Until now, I know that after rehashing in a HashMap, all the entries are rehashed with the new table length. But I want to know what will happen when I have collisions.
e.g.
Map<String, String> map = new HashMap<>(5);
map.put("a", "ape");
map.put("b", "bird");
map.put("c", "chicken");
Suppose they have different hashcodes, but "b" and "c" are stored in the same bucket after the internal hashing.
Now I'll insert a fourth entry to reach the load factor therefore rehashing the table:
map.put("d", "dynamite");
Could the entries with collisions be stored in separate buckets or they always will be together (in reverse order according of what I've read)?.
I suppose that the answer to the title is no, because I will get the same internal hashing for "b" and "c", but I'm not sure.
There are two ways you can view collisions here.
One is two objects returning the same value from hashCode() method. In this case, they will end up in the same bucket no matter what size the hashtable array is.

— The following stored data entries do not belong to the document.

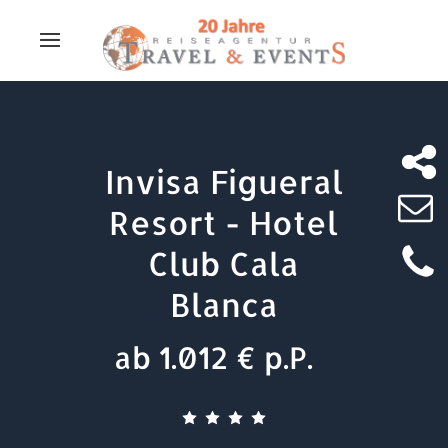
Invisa Figueral
Resort - Hotel
Club Cala
Blanca
ab 1.012 € p.P.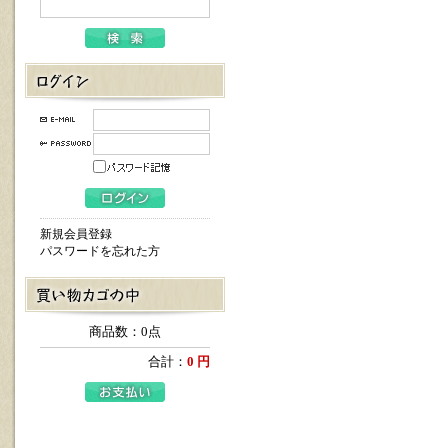
新規会員登録
パスワードを忘れた方
商品数：0点
合計：
0 円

The other case is when two objects have different hash codes but end up in the same bucket due to the array size being less than the 232 unique values that hashCode() can in theory return. Usually, the raw hash code value will be taken modulo array size and that is used to find the right bucket for an entry. Suppose the initial array size is 16 and you have object A with hash code 3 and object B with hash code 19. Since 19 % 16 == 3, object A and object B will end up in the same bucket. If you now resize the array to 18, object A will end up in bucket 3 % 20 == 3 but object B will end up in bucket 19 % 20 == 19. So now they are in different buckets which answers the question posed in the title with a "yes".